AIM OF THE EXERCISE:
Return every line of the records below verbatim, in their original order and with the same line breaks.
------ INFORMATION GIVEN ------
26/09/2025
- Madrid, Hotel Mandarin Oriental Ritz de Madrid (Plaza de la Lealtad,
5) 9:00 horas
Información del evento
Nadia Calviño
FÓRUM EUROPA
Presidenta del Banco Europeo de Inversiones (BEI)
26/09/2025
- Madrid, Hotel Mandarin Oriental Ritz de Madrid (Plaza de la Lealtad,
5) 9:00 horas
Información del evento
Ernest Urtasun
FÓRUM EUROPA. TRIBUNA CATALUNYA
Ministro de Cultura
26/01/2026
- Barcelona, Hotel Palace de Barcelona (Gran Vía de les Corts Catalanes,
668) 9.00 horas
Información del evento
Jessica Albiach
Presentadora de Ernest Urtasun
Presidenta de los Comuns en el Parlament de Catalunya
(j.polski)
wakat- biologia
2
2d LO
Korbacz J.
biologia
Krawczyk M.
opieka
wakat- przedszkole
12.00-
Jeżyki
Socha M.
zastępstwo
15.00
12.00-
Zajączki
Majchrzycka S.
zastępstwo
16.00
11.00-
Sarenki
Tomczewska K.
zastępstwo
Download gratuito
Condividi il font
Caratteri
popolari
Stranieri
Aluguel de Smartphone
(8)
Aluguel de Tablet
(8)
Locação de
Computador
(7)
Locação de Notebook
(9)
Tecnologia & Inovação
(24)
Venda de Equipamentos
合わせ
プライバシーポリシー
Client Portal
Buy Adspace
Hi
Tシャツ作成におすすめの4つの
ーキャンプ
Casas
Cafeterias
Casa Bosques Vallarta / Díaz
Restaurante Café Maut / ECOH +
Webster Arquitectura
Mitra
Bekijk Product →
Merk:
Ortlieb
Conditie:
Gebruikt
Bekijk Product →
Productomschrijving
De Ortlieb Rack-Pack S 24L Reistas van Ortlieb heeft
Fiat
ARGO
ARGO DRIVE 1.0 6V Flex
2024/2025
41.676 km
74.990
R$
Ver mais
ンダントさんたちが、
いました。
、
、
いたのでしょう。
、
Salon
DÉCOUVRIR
------
TASK RESULT:
26/09/2025
- Madrid, Hotel Mandarin Oriental Ritz de Madrid (Plaza de la Lealtad,
5) 9:00 horas
Información del evento
Nadia Calviño
FÓRUM EUROPA
Presidenta del Banco Europeo de Inversiones (BEI)
26/09/2025
- Madrid, Hotel Mandarin Oriental Ritz de Madrid (Plaza de la Lealtad,
5) 9:00 horas
Información del evento
Ernest Urtasun
FÓRUM EUROPA. TRIBUNA CATALUNYA
Ministro de Cultura
26/01/2026
- Barcelona, Hotel Palace de Barcelona (Gran Vía de les Corts Catalanes,
668) 9.00 horas
Información del evento
Jessica Albiach
Presentadora de Ernest Urtasun
Presidenta de los Comuns en el Parlament de Catalunya
(j.polski)
wakat- biologia
2
2d LO
Korbacz J.
biologia
Krawczyk M.
opieka
wakat- przedszkole
12.00-
Jeżyki
Socha M.
zastępstwo
15.00
12.00-
Zajączki
Majchrzycka S.
zastępstwo
16.00
11.00-
Sarenki
Tomczewska K.
zastępstwo
Download gratuito
Condividi il font
Caratteri
popolari
Stranieri
Aluguel de Smartphone
(8)
Aluguel de Tablet
(8)
Locação de
Computador
(7)
Locação de Notebook
(9)
Tecnologia & Inovação
(24)
Venda de Equipamentos
合わせ
プライバシーポリシー
Client Portal
Buy Adspace
Hi
Tシャツ作成におすすめの4つの
ーキャンプ
Casas
Cafeterias
Casa Bosques Vallarta / Díaz
Restaurante Café Maut / ECOH +
Webster Arquitectura
Mitra
Bekijk Product →
Merk:
Ortlieb
Conditie:
Gebruikt
Bekijk Product →
Productomschrijving
De Ortlieb Rack-Pack S 24L Reistas van Ortlieb heeft
Fiat
ARGO
ARGO DRIVE 1.0 6V Flex
2024/2025
41.676 km
74.990
R$
Ver mais
ンダントさんたちが、
いました。
、
、
いたのでしょう。
、
Salon
DÉCOUVRIR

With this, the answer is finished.